_Assignment_
Extract each line of the records below that contains the string "dial", and reproduce those lines verbatim, one per line.

_Data extract_
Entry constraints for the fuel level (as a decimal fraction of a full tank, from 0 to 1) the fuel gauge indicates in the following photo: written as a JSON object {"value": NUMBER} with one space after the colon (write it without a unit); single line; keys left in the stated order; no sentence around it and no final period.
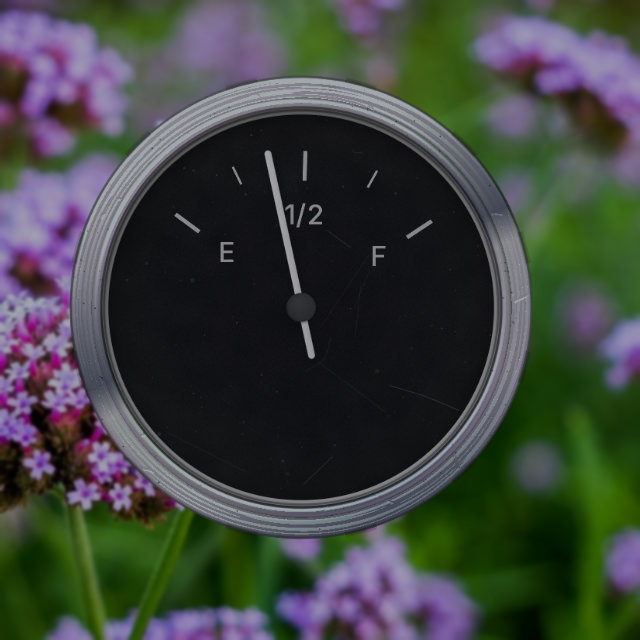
{"value": 0.375}
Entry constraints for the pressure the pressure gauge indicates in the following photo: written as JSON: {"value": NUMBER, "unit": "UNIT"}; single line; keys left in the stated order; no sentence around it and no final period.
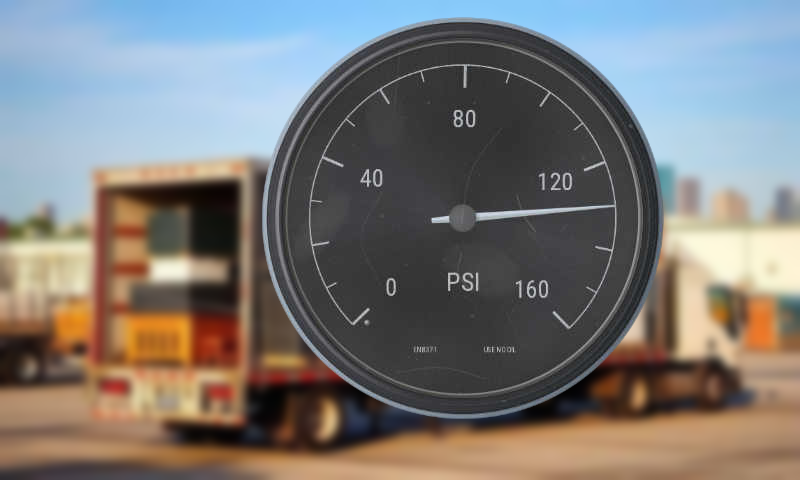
{"value": 130, "unit": "psi"}
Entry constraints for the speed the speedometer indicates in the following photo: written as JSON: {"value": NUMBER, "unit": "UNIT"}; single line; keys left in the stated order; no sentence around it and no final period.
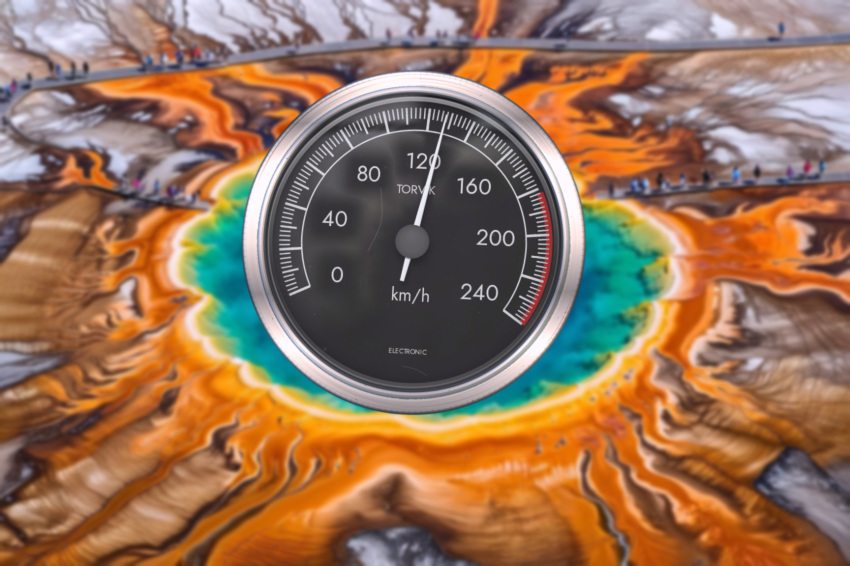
{"value": 128, "unit": "km/h"}
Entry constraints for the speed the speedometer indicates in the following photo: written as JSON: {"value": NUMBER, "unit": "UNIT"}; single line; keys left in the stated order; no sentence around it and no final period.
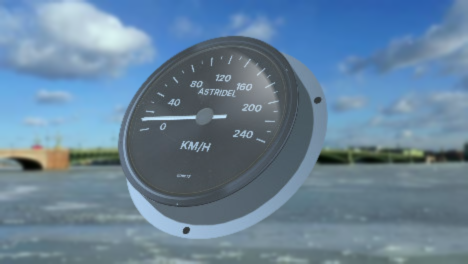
{"value": 10, "unit": "km/h"}
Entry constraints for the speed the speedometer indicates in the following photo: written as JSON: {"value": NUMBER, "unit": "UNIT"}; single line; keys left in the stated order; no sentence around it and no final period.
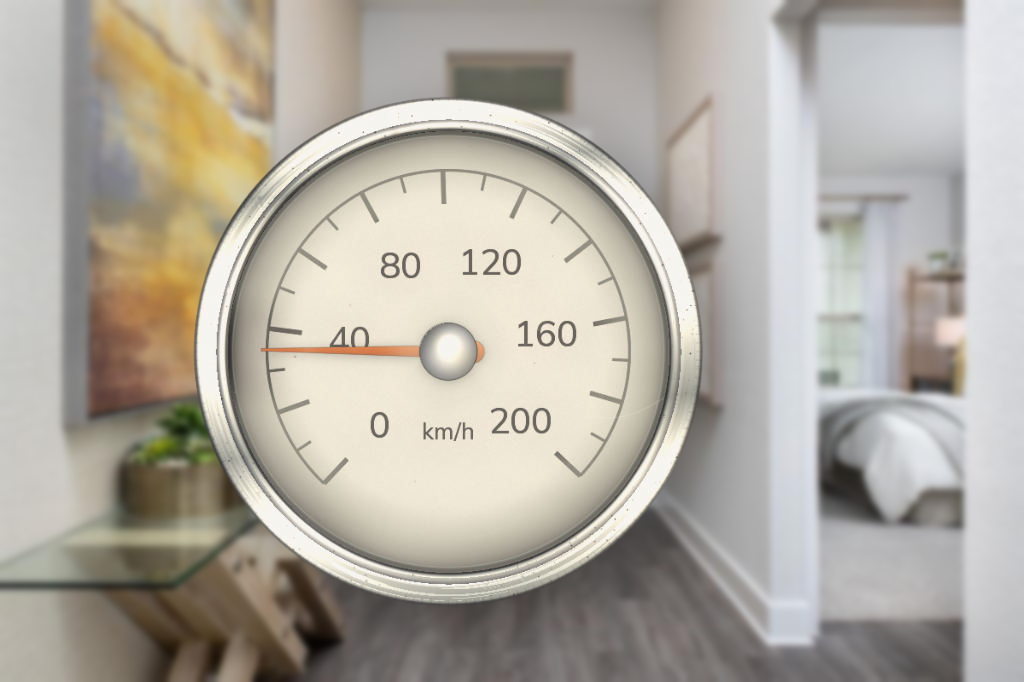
{"value": 35, "unit": "km/h"}
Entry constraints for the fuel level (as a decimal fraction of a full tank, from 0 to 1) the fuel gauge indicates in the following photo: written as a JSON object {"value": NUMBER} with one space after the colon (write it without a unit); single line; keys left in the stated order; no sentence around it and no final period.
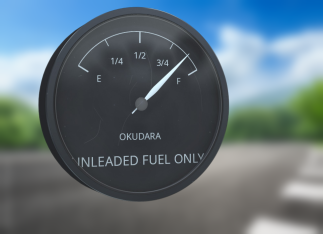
{"value": 0.875}
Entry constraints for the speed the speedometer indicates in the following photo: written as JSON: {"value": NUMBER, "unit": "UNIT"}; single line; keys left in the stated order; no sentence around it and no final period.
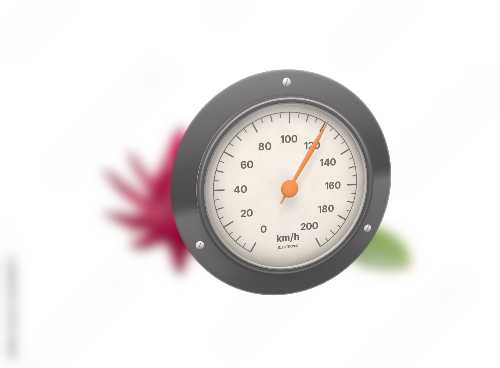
{"value": 120, "unit": "km/h"}
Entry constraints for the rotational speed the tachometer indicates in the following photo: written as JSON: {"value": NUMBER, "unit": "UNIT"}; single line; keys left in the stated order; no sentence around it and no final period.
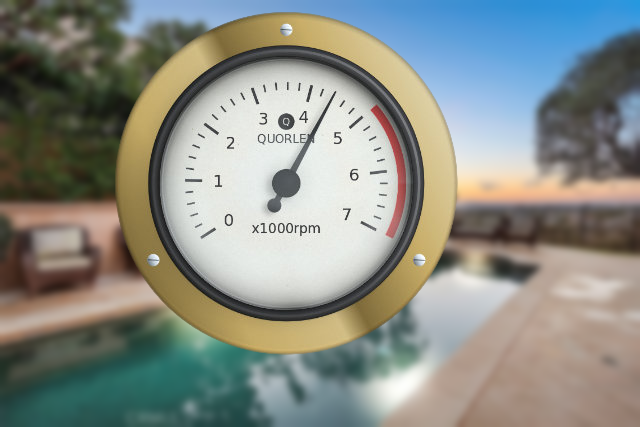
{"value": 4400, "unit": "rpm"}
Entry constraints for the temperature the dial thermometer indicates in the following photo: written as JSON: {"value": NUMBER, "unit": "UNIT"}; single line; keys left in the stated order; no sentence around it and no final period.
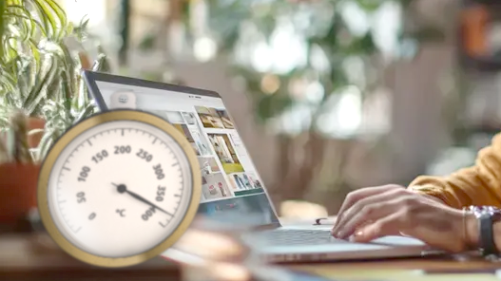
{"value": 380, "unit": "°C"}
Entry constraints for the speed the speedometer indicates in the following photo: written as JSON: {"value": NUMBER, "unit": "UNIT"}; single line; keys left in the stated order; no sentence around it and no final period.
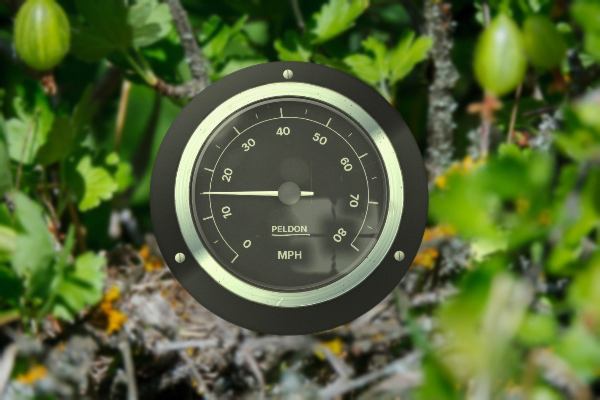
{"value": 15, "unit": "mph"}
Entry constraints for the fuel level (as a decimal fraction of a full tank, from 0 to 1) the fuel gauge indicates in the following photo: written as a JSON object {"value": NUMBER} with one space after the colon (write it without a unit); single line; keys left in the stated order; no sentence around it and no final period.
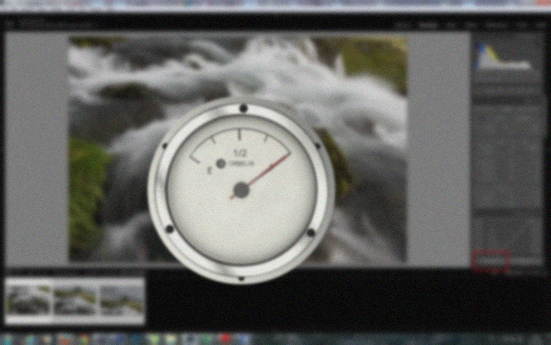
{"value": 1}
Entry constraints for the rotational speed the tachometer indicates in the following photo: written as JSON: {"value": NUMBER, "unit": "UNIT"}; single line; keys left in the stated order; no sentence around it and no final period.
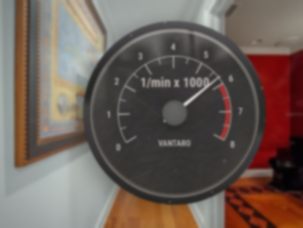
{"value": 5750, "unit": "rpm"}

_Problem solution_
Entry constraints for the temperature the dial thermometer indicates in the following photo: written as JSON: {"value": NUMBER, "unit": "UNIT"}; single line; keys left in the stated order; no sentence around it and no final period.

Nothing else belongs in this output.